Indonesia adalah negara yang berlandaskan Pancasila, yang memiliki lima sila dan sila pertama adalah “Ketuhanan yang Maha Esa”. Badan ini telah dirumuskan dan disepakati oleh para pendiri bangsa. Dalam konteks ini, kita akan melihat bagaimana para pendiri bangsa memandang frase ketuhanan ini, khususnya berkenaan dengan kewajiban menjalankan syariat Islam bagi pemeluknya.
Para pendiri negara Indonesia adalah grup yang beragam dengan latar belakang yang berbeda-beda, mulai dari agama, etnis, sampai filosofi politik.

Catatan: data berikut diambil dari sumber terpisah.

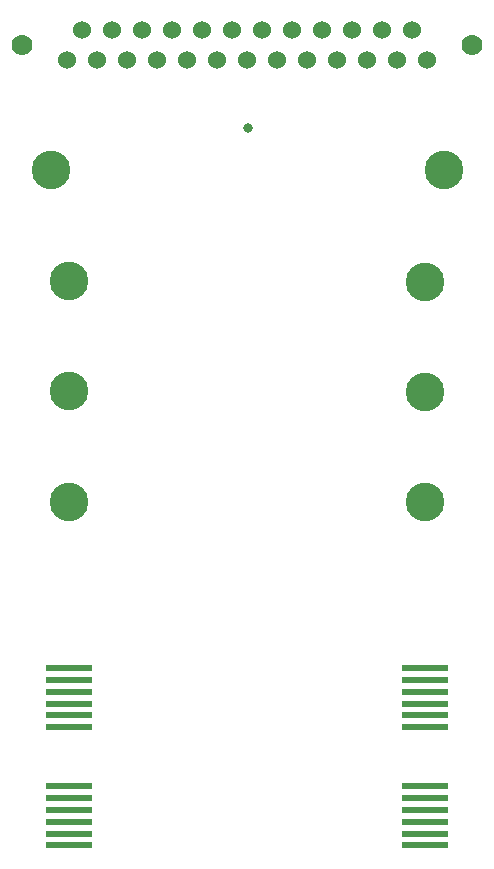
<source format=gbr>
%TF.GenerationSoftware,KiCad,Pcbnew,(6.0.11-0)*%
%TF.CreationDate,2024-08-02T08:50:10-07:00*%
%TF.ProjectId,TcBox_6x4,5463426f-785f-4367-9834-2e6b69636164,v1.0*%
%TF.SameCoordinates,Original*%
%TF.FileFunction,Soldermask,Top*%
%TF.FilePolarity,Negative*%
%FSLAX46Y46*%
G04 Gerber Fmt 4.6, Leading zero omitted, Abs format (unit mm)*
G04 Created by KiCad (PCBNEW (6.0.11-0)) date 2024-08-02 08:50:10*
%MOMM*%
%LPD*%
G01*
G04 APERTURE LIST*
%ADD10R,4.000000X0.500000*%
%ADD11C,3.263900*%
%ADD12C,0.800000*%
%ADD13C,1.778000*%
%ADD14C,1.524000*%
G04 APERTURE END LIST*
D10*
%TO.C,J3*%
X135544180Y-116000000D03*
X135544180Y-117000000D03*
X135544180Y-118000000D03*
X135544180Y-119000000D03*
X135544180Y-120000000D03*
X135544180Y-121000000D03*
%TD*%
D11*
%TO.C,H3*%
X135543540Y-82520760D03*
%TD*%
D10*
%TO.C,J5*%
X165704180Y-111000000D03*
X165704180Y-110000000D03*
X165704180Y-109000000D03*
X165704180Y-108000000D03*
X165704180Y-107000000D03*
X165704180Y-106000000D03*
%TD*%
D11*
%TO.C,H6*%
X165695860Y-73268520D03*
%TD*%
D10*
%TO.C,J2*%
X135544180Y-106000000D03*
X135544180Y-107000000D03*
X135544180Y-108000000D03*
X135544180Y-109000000D03*
X135544180Y-110000000D03*
X135544180Y-111000000D03*
%TD*%
D11*
%TO.C,H5*%
X167304180Y-63856180D03*
%TD*%
D10*
%TO.C,J4*%
X165704180Y-121000000D03*
X165704180Y-120000000D03*
X165704180Y-119000000D03*
X165704180Y-118000000D03*
X165704180Y-117000000D03*
X165704180Y-116000000D03*
%TD*%
D11*
%TO.C,H7*%
X165695860Y-82643900D03*
%TD*%
%TO.C,H2*%
X135525760Y-73238280D03*
%TD*%
D12*
%TO.C,R1*%
X150750000Y-60250000D03*
%TD*%
D11*
%TO.C,H4*%
X135544180Y-91936180D03*
%TD*%
%TO.C,H8*%
X165704180Y-91936180D03*
%TD*%
%TO.C,H1*%
X134004180Y-63856180D03*
%TD*%
D13*
%TO.C,J1*%
X131604180Y-53206180D03*
X169704180Y-53206180D03*
D14*
X135414180Y-54476180D03*
X137954180Y-54476180D03*
X140494180Y-54476180D03*
X143034180Y-54476180D03*
X145574180Y-54476180D03*
X148114180Y-54476180D03*
X150654180Y-54476180D03*
X153194180Y-54476180D03*
X155734180Y-54476180D03*
X158274180Y-54476180D03*
X160814180Y-54476180D03*
X163354180Y-54476180D03*
X165894180Y-54476180D03*
X136684180Y-51936180D03*
X139224180Y-51936180D03*
X141764180Y-51936180D03*
X144304180Y-51936180D03*
X146844180Y-51936180D03*
X149384180Y-51936180D03*
X151924180Y-51936180D03*
X154464180Y-51936180D03*
X157004180Y-51936180D03*
X159544180Y-51936180D03*
X162084180Y-51936180D03*
X164624180Y-51936180D03*
%TD*%
M02*

</source>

Dalam pencarian pemahaman tentang frase “ketuhanan” dalam Pancasila, kita dapat melihat pandangan dua tokoh penting: Soekarno dan Mohammad Hatta.
Soekarno, sebagai salah satu pendiri bangsa dan yang berperan besar dalam merumuskan Pancasila, melihat “Ketuhanan yang Maha Esa” sebagai penegasan atas hak individu untuk menganut agama dan beribadat sesuai ajaran agama masing-masing. Bagi Soekarno, “ketuhanan” berarti pengakuan terhadap kebebasan beragama. Dalam kaitannya dengan syariat Islam, Soekarno memandang bahwa menjalankan syariat Islam adalah kewajiban bagi pemeluknya namun tidak boleh dipaksakan terhadap orang lain yang tidak memeluknya. Ini bertujuan untuk menjaga kerukunan dan toleransi antar pemeluk agama yang berbeda.
Mohammad Hatta, pendiri bangsa yang lainnya, memiliki pandangan yang serupa dengan Soekarno. Hatta menyatakan bahwa “Ketuhanan yang Maha Esa” mencakup keyakinan dalam satu Tuhan dan penghormatan terhadap kaum yang berbeda agama. Hatta menganggap Islam sebagai agama yang menghargai kebebasan individu dalam beragama, dan berpendapat bahwa dalam konteks Indonesia, menjalankan syariat Islam bagi pemeluknya harus dilakukan sejauh tidak mengganggu kepercayaan dan praktek agama lain.
Dua pandangan dari para pendiri bangsa ini menegaskan bahwa para pendiri negara Indonesia memandang pentingnya toleransi dan keharmonisan antar pemeluk agama yang berbeda.
Kedua pandangan tersebut juga menghargai hak pemeluk agama Islam untuk menjalankan syariatnya. Baik Soekarno maupun Mohamad Hatta, keduanya memandang bahwa pemeluk agama Islam harus menjalankan syariat Islam sebagai bagian dari praktik agamanya. Mereka hanya berhati-hati agar pemahaman ini tidak memaksa orang lain yang bukan pemeluk Islam untuk mengikuti syariatnya, karena itu bertentangan dengan semangat toleransi dan kebebasan beragama yang ada dalam Pancasila.
Jadi, jawabannya apa? Para pendiri bangsa Indonesia sejatinya menghargai dan mendukung hak pemeluk agama Islam untuk menjalankan syariat mereka. Namun, mereka juga ingin memastikan bahwa praktek-praktek ini dilakukan dalam kerangka yang menghormati hak dan kebebasan orang lain, khususnya dalam konteks beragama. Ini sejalan dengan sila pertama Pancasila yang menekankan pada “Ketuhanan yang Maha Esa”.